---------- STUDY MATERIAL ----------

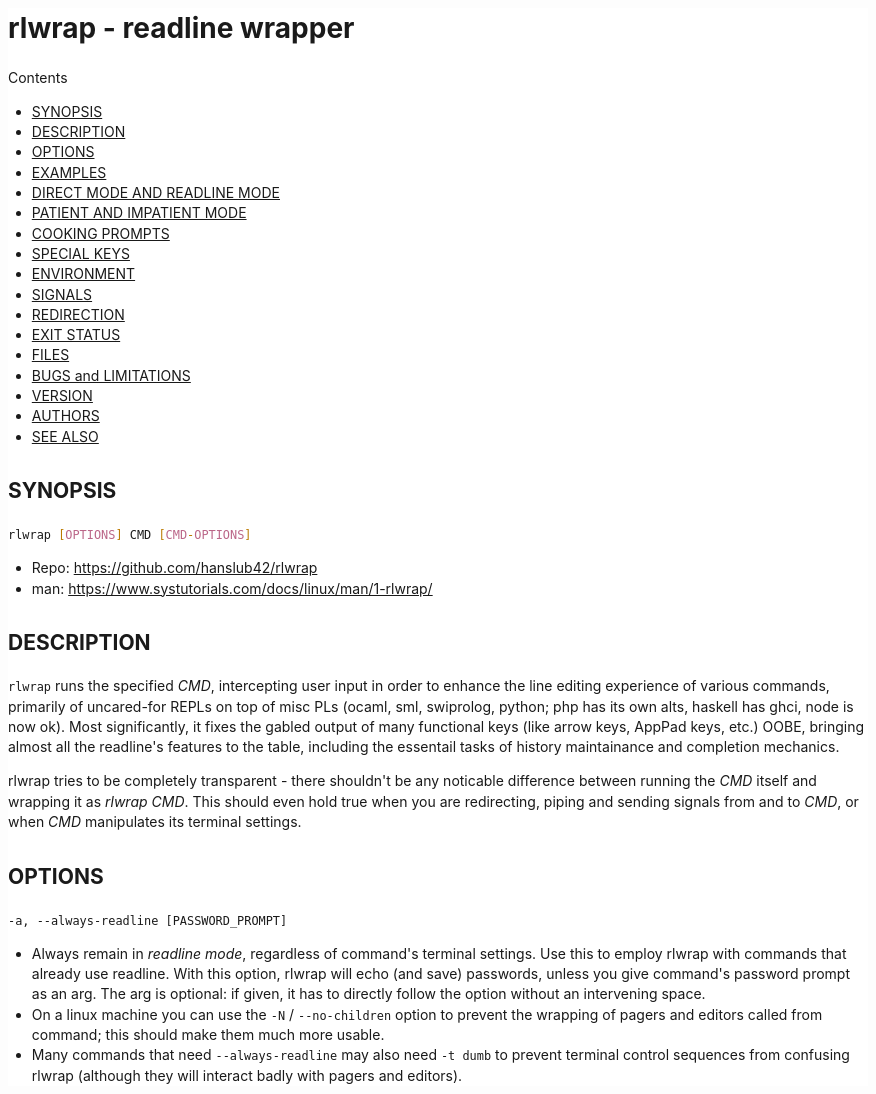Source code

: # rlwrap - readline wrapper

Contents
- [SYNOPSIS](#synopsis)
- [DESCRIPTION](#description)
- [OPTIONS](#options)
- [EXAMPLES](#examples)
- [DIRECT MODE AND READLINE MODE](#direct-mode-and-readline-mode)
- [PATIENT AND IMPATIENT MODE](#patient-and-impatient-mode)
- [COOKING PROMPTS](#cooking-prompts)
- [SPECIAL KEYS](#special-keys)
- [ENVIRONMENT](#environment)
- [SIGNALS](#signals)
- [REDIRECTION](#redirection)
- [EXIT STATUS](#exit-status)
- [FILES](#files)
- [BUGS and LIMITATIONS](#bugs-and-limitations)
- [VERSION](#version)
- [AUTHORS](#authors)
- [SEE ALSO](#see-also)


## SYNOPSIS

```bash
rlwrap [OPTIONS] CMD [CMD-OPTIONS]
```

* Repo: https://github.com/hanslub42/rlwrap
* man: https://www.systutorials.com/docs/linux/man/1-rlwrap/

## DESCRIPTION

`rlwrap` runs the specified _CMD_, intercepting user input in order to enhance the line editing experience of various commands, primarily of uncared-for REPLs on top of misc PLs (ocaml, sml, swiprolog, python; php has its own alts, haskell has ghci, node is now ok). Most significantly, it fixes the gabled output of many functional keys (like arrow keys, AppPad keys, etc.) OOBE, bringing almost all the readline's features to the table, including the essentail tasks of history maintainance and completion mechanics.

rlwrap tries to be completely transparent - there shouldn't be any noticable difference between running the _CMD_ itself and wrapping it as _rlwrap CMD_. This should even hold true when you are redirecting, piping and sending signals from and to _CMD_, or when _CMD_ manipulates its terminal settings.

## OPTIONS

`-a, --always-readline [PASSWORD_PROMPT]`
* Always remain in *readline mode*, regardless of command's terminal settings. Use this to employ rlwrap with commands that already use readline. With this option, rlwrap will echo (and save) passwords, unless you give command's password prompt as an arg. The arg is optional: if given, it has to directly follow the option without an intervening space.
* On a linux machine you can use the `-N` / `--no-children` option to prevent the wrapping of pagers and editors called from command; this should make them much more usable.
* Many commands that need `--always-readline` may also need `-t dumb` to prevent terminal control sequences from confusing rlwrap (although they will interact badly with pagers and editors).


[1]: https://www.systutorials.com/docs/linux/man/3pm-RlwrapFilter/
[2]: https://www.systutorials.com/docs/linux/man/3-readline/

----------
---------- STUDY MATERIAL ----------

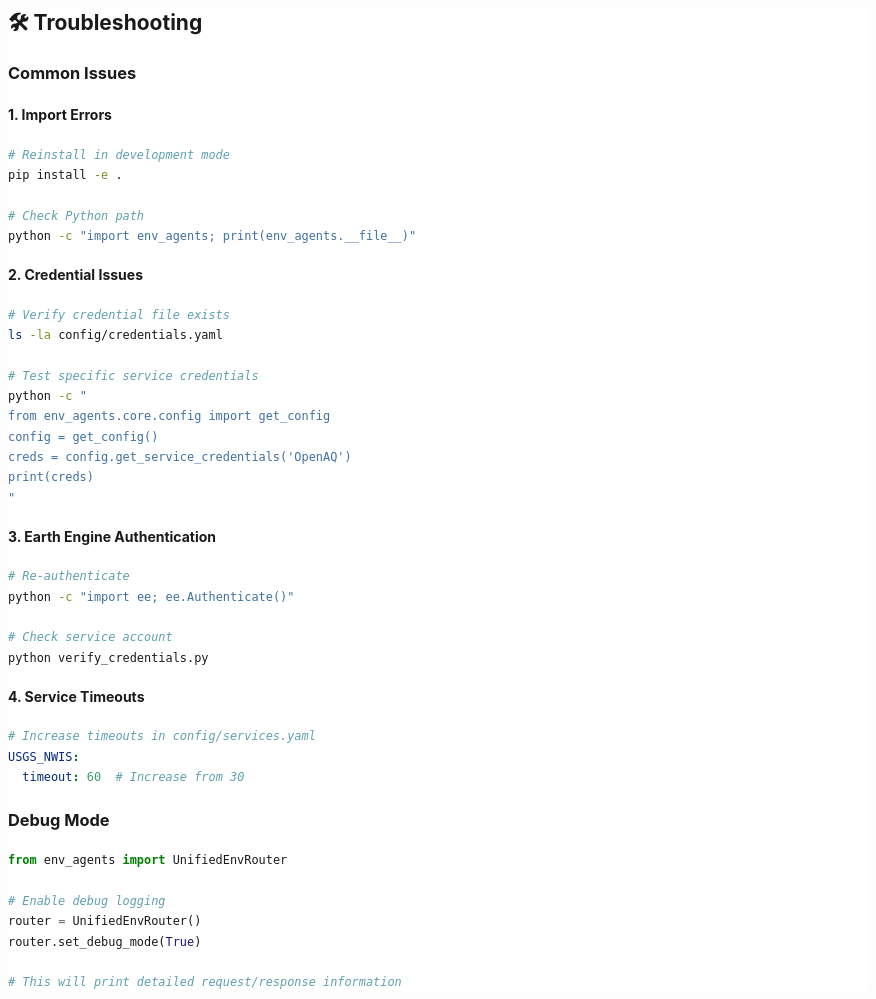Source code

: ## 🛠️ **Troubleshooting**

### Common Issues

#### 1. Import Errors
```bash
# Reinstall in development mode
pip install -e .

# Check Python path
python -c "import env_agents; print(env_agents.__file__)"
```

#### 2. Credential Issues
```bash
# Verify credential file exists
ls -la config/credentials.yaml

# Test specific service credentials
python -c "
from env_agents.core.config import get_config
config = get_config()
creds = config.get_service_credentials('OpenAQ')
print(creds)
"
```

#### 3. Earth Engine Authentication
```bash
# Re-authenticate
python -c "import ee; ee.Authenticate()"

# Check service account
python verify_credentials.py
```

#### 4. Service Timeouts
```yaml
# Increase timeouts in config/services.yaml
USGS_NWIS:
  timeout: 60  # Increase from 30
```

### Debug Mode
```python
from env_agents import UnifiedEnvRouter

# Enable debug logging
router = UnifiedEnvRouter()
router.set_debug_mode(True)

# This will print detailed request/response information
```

----------

State only how many lines above contain "Check".

# ANSWER SECTION:
2